5. People are all ‘trying-to-get-along’ ‘have-real-feelings’ people

And finally, thinking of those layers, peeling them back, I perhaps did learn something about what people are underneath. And in my humblest of opinions, it is pretty much the same. There are noises and hard talking business dealers, and still, to my mind, the cores are (to drip with cliché), the same stuff.

Perhaps this came through to me in the most bizarre taxi ride of my India time – a trip from the Delhi railway station to the International airport. As I did not know the terminal, all I shared on the driver’s questioning was ‘Mumbai’ and ‘domestic’. He drove me to the ‘domestic’ terminal 1, old and crumbling, and not flying any flights beyond puddle jumps – the international terminal 3 was the only one offering Mumbai flights, the most common commuter route in India. When we asked him to pull around to the new terminal, he demanded an extra 500 Rs (India rupees, equates to about 8 US dollars and doubles the overall fare). “Kyā bōla rahē haiṁ?” (What are you saying?) I shouted, sure that he was wielding ignorance to squeeze an extra few bucks from an unaware non-local. 3-4 barks later I reluctantly agreed, tight on time notwithstanding haggling delays, and we drove fast down the 400 meter straight freeway to the new terminal, separate from the rest of the airport. And would you believe it – we were pulled over for speeding! On the newest and nicest road that I saw perhaps in all of India, a set of officers set up on the curb flagging cars and taxis over to write out a 400 Rs ticket and squeeze a few extra bucks from unsuspecting drivers. He pulled his license from a hidden compartment in the median near the stick and the registration from under a footpad in the backseat and relaxed his hard and confident face into one of stress and defeat. When he dropped us and asked for the extra 500, it seemed to me not as a demanding faux-public-servant trying to slip extra dollars from my wallet, but rather a man asking for help.
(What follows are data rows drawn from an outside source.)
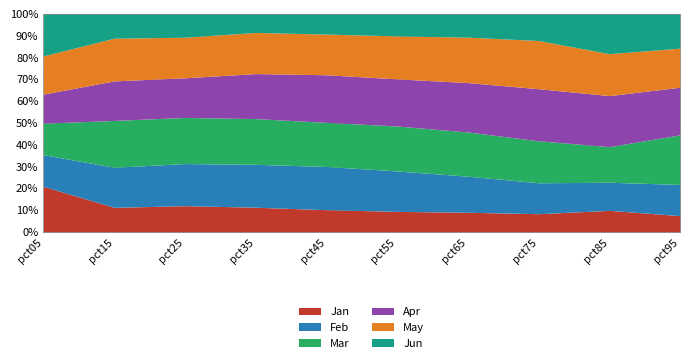

The value of Mar at pct05 is 1.1. True or false?

False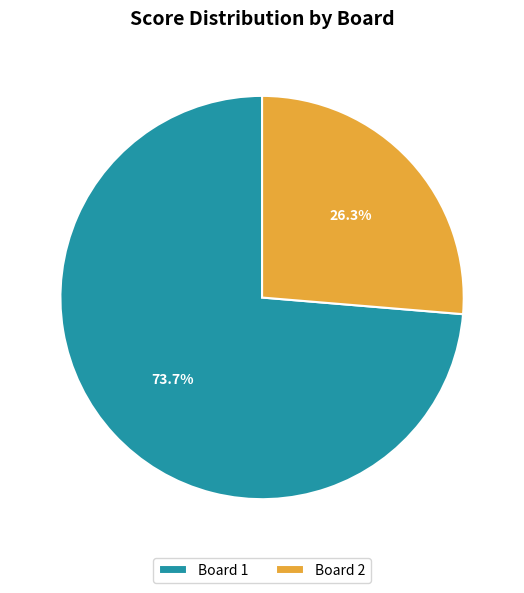

How many slices are in this pie chart?

2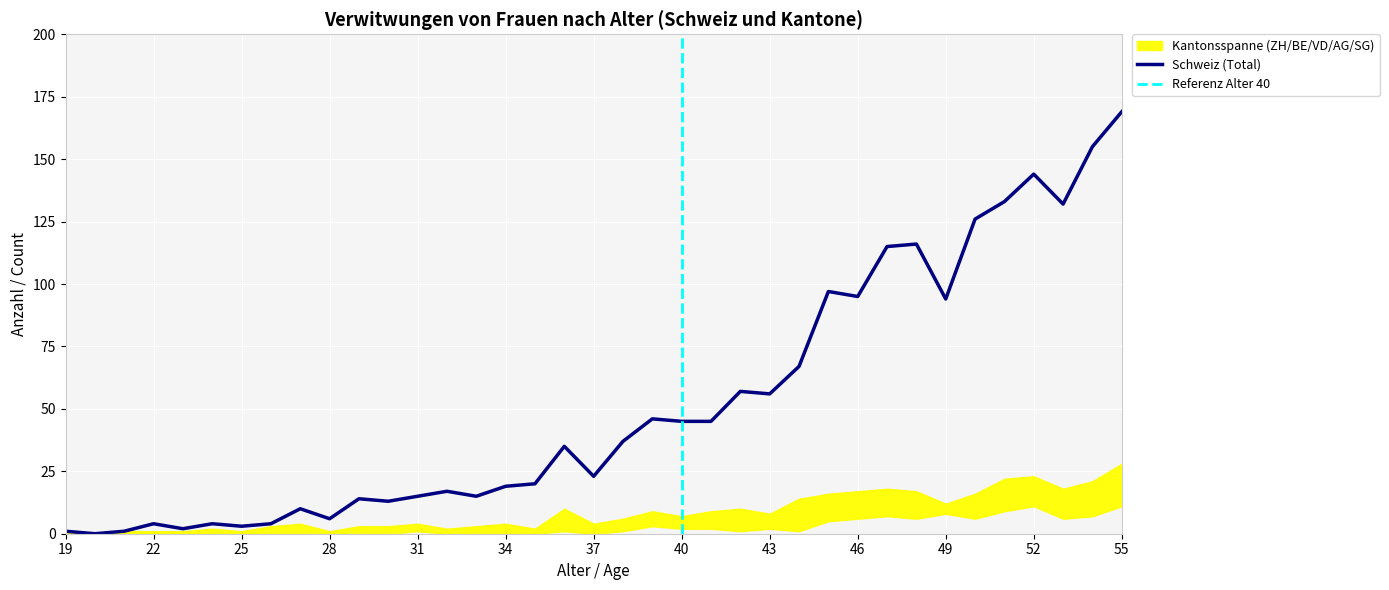

How many interior local valleys does the Schweiz series have?

11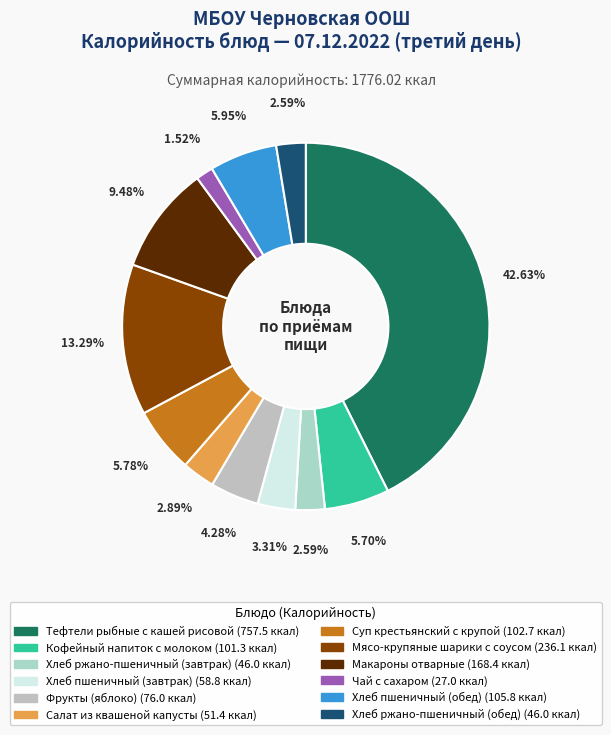

True or false: Салат из квашеной капусты accounts for 3% of the total.

True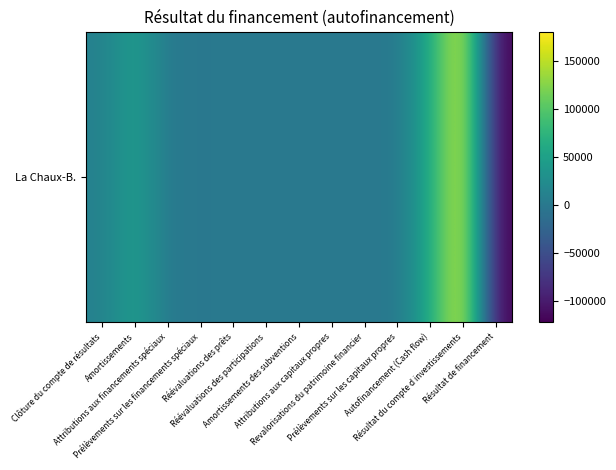

Rank the categories by value from lowest to highest.

Résultat de financement, Prélèvements sur les financements spéciaux, Attributions aux financements spéciaux, Réévaluations des prêts, Réévaluations des participations, Amortissements des subventions, Attributions aux capitaux propres, Revalorisations du patrimoine financier, Prélèvements sur les capitaux propres, Clôture du compte de résultats, Amortissements, Autofinancement (Cash flow), Résultat du compte d investissements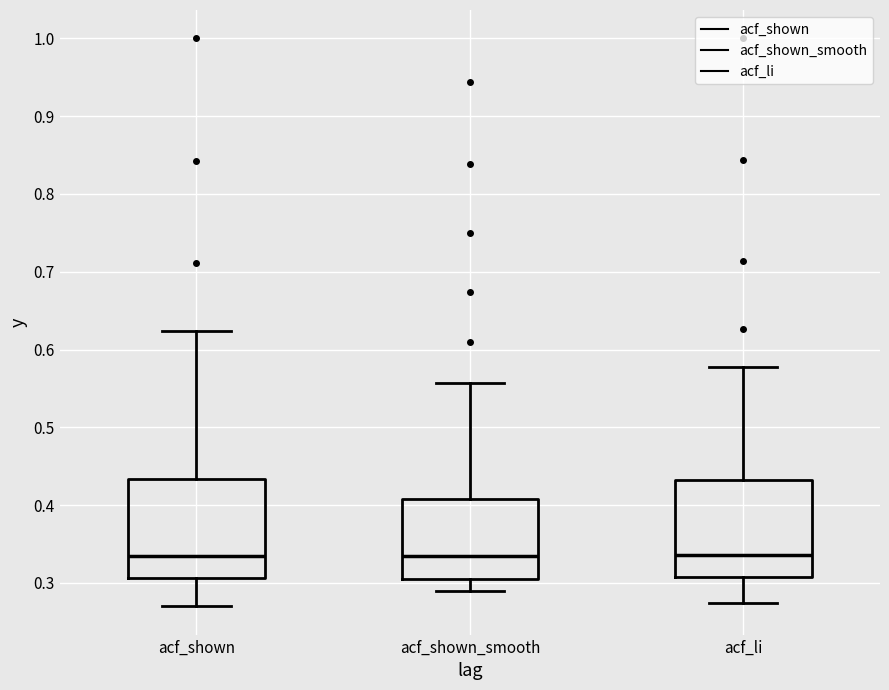

Reading left to right, transcribe this box plot: for each box, give where its median line is, the range the box spans, and where its two whiskers end, as read against the y-axis. The values are not printed on the chart, so give them approximately, as read against the axis.

acf_shown: median 0.34, box 0.31 to 0.43, whiskers 0.27 to 0.62
acf_shown_smooth: median 0.33, box 0.31 to 0.41, whiskers 0.29 to 0.56
acf_li: median 0.34, box 0.31 to 0.43, whiskers 0.27 to 0.58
I was told that when I came to India, I would no longer see the world in black and white, but rather in shades of gray. Perhaps this incident is what these people meant? Instead, I see it as the opposite – maybe there are some shades of gray on stuff and activities, and asking for extra Rs and this and that. But when it comes to friendship and confidence and insecurity and doing what you need to do to get along and the bland cliché to treat others as you would treat yourself, my deeper views are as crisp back and white as I have ever thought, and I thank India for that.